Task prompt
Repeat what the lines below say, word for word, and skip every image.

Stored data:
= = = = =

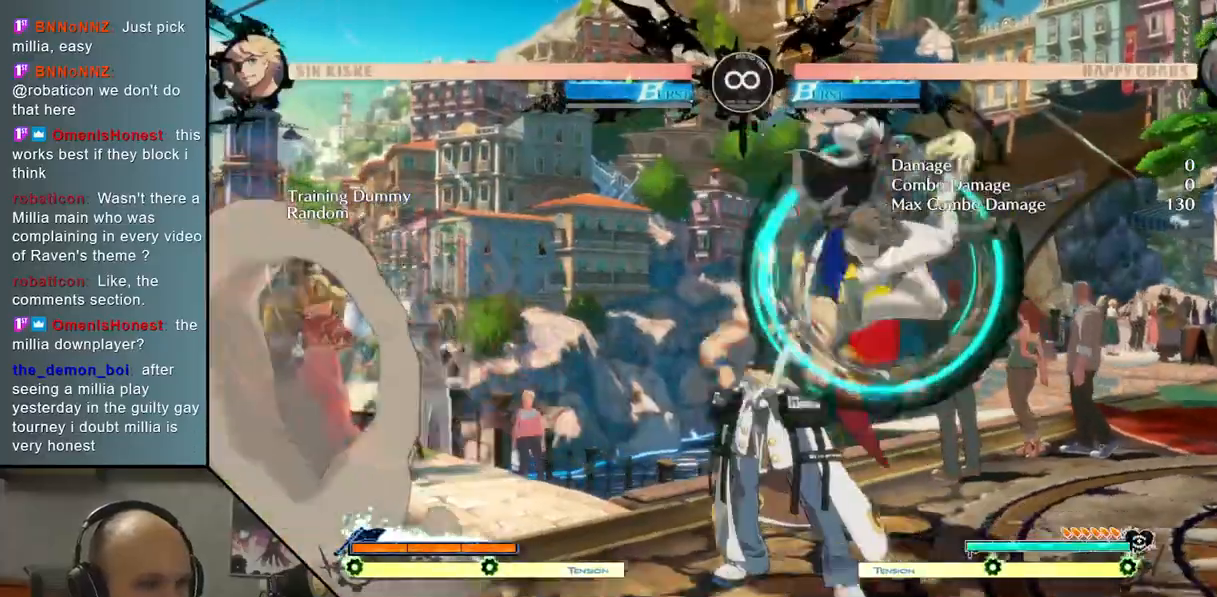
{"buttons": [], "left_stick": "right", "events": [[283, "L2", "up"], [317, "left_stick", "left"], [367, "left_stick", "down"], [467, "left_stick", "right"]]}
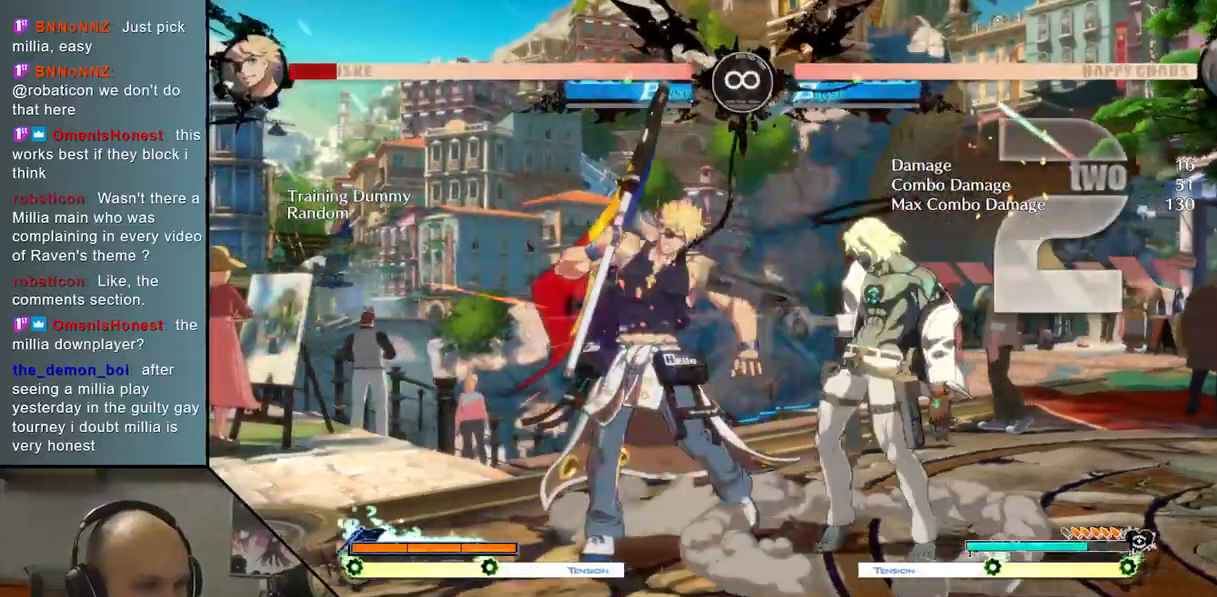
{"buttons": [], "left_stick": "center", "events": [[33, "SQUARE", "down"], [83, "left_stick", "center"], [117, "SQUARE", "up"], [217, "L2", "down"], [400, "L2", "up"]]}
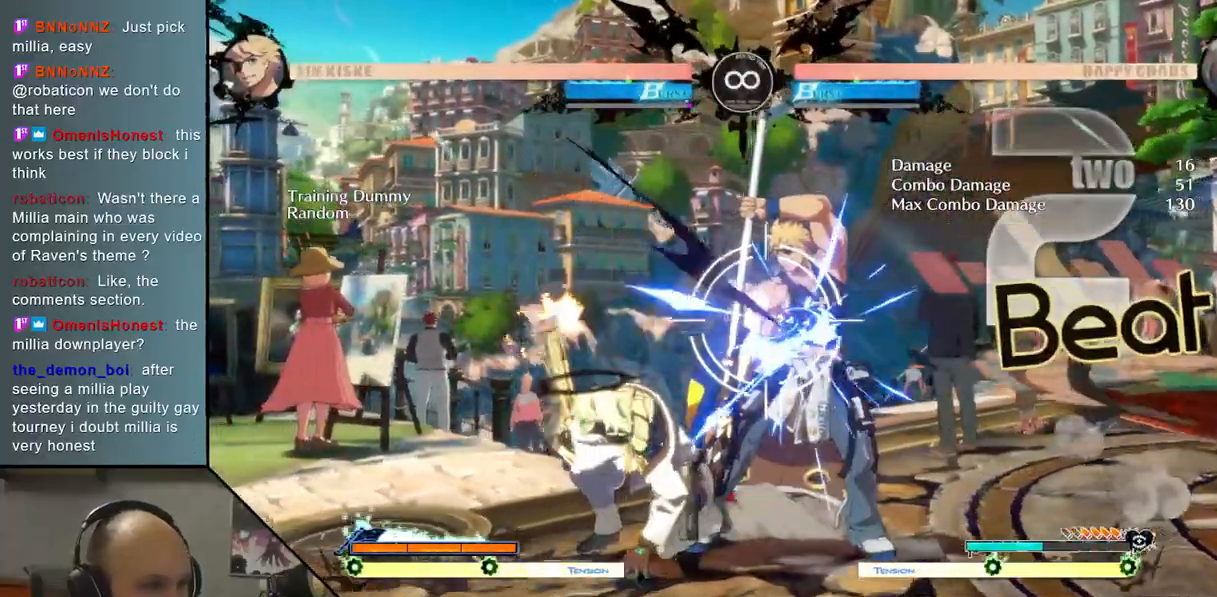
{"buttons": [], "left_stick": "up", "events": [[117, "SELECT", "down"], [250, "SELECT", "up"], [500, "left_stick", "up"]]}
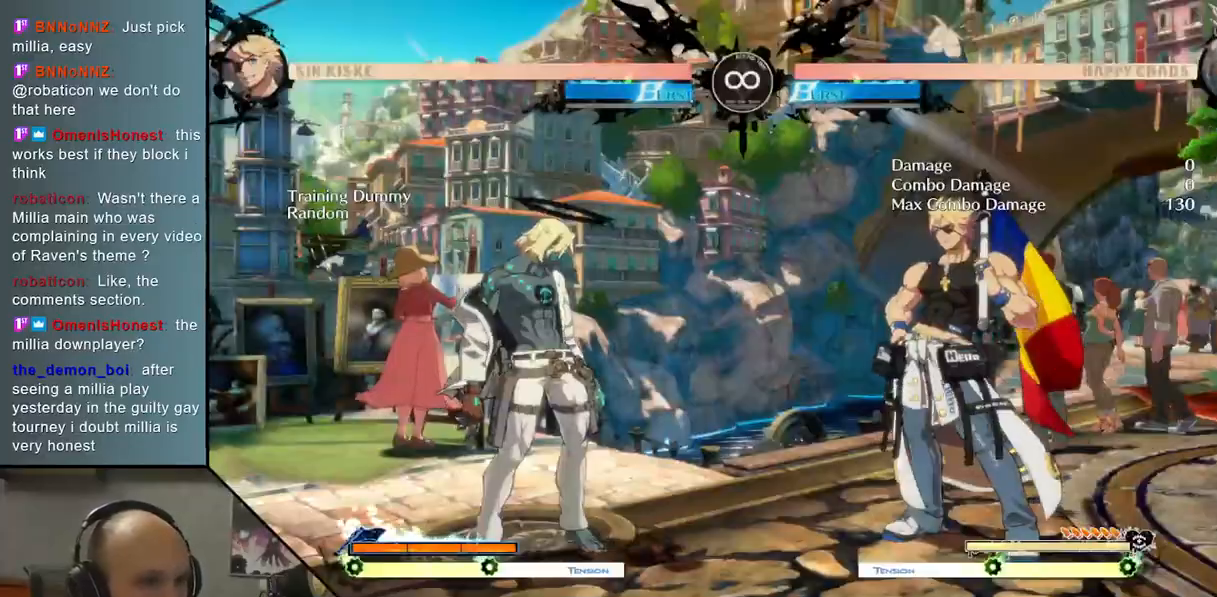
{"buttons": ["L2"], "left_stick": "center", "events": [[133, "TRIANGLE", "down"], [133, "left_stick", "center"], [250, "TRIANGLE", "up"], [350, "CROSS", "down"], [417, "CROSS", "up"], [500, "L2", "down"]]}
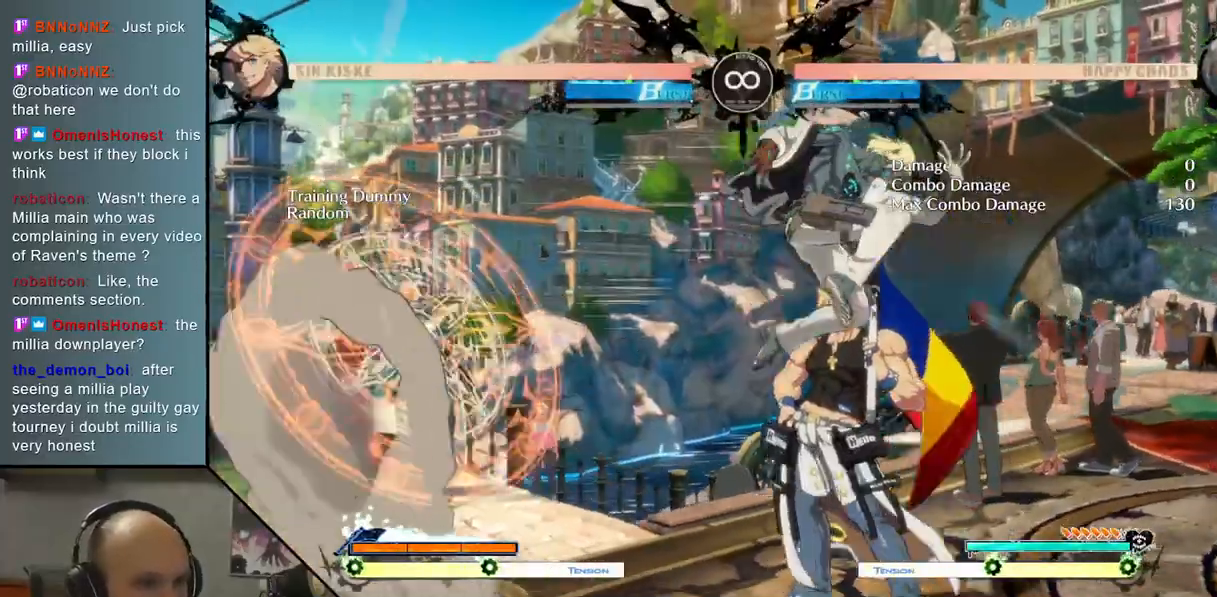
{"buttons": [], "left_stick": "down", "events": [[317, "left_stick", "left"], [333, "L2", "up"], [383, "left_stick", "down"]]}
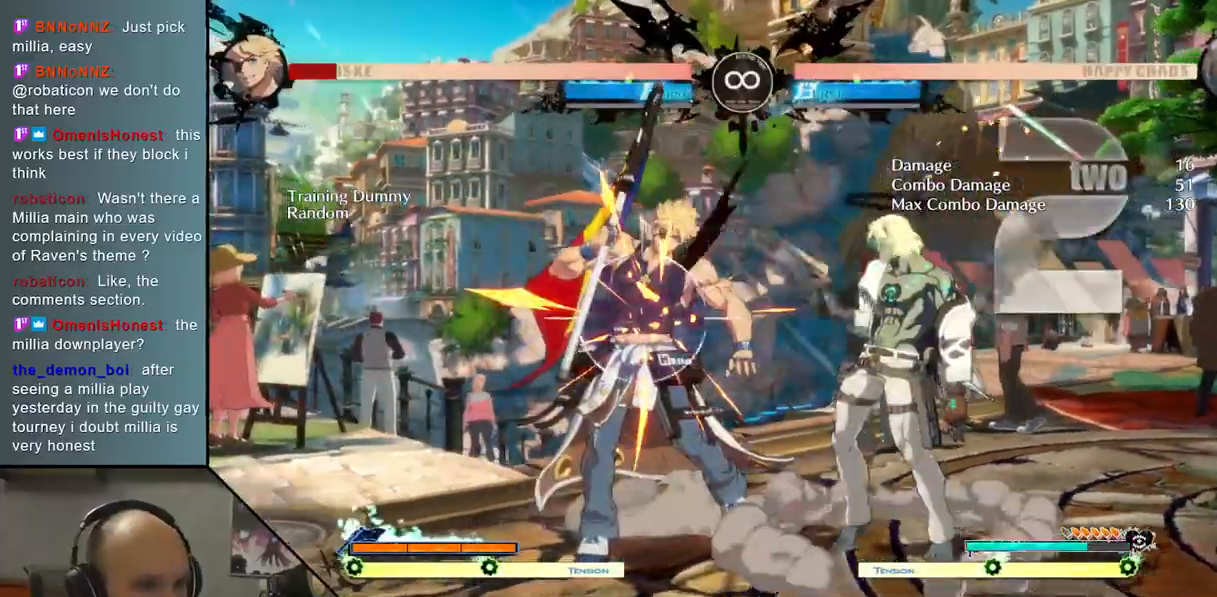
{"buttons": [], "left_stick": "center", "events": [[17, "left_stick", "right"], [67, "SQUARE", "down"], [133, "left_stick", "center"], [167, "SQUARE", "up"], [250, "L2", "down"], [467, "L2", "up"]]}
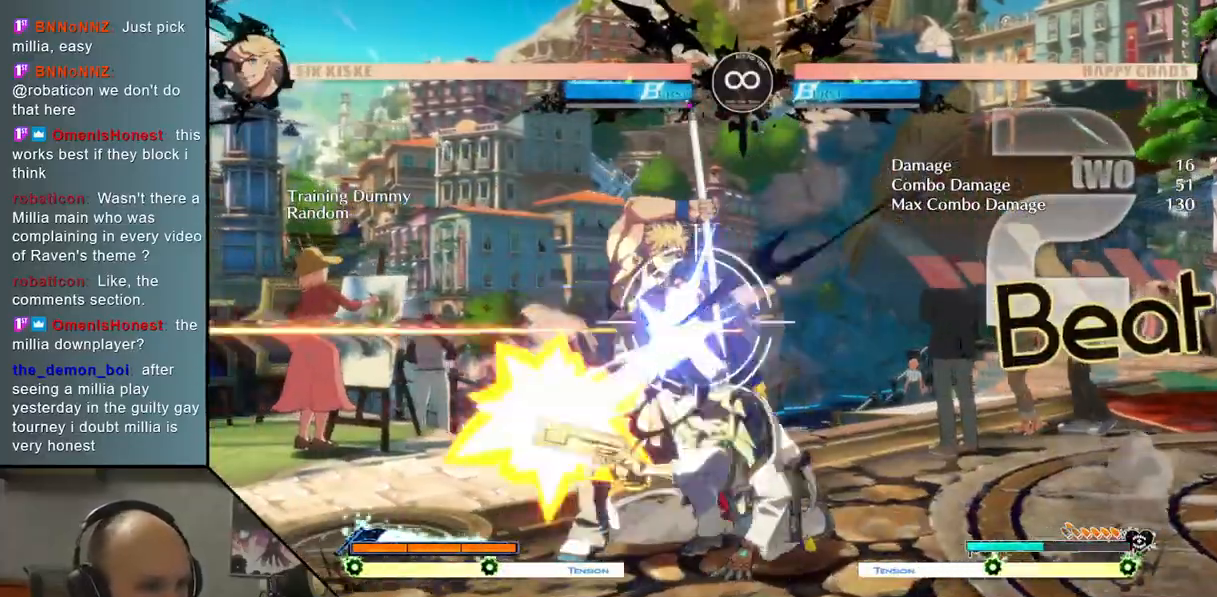
{"buttons": [], "left_stick": "center", "events": [[250, "SELECT", "down"], [367, "SELECT", "up"]]}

= = = = =

Response below
{"buttons": [], "left_stick": "right", "events": [[283, "L2", "up"], [317, "left_stick", "left"], [367, "left_stick", "down"], [467, "left_stick", "right"]]}
{"buttons": [], "left_stick": "center", "events": [[33, "SQUARE", "down"], [83, "left_stick", "center"], [117, "SQUARE", "up"], [217, "L2", "down"], [400, "L2", "up"]]}
{"buttons": [], "left_stick": "up", "events": [[117, "SELECT", "down"], [250, "SELECT", "up"], [500, "left_stick", "up"]]}
{"buttons": ["L2"], "left_stick": "center", "events": [[133, "TRIANGLE", "down"], [133, "left_stick", "center"], [250, "TRIANGLE", "up"], [350, "CROSS", "down"], [417, "CROSS", "up"], [500, "L2", "down"]]}
{"buttons": [], "left_stick": "down", "events": [[317, "left_stick", "left"], [333, "L2", "up"], [383, "left_stick", "down"]]}
{"buttons": [], "left_stick": "center", "events": [[17, "left_stick", "right"], [67, "SQUARE", "down"], [133, "left_stick", "center"], [167, "SQUARE", "up"], [250, "L2", "down"], [467, "L2", "up"]]}
{"buttons": [], "left_stick": "center", "events": [[250, "SELECT", "down"], [367, "SELECT", "up"]]}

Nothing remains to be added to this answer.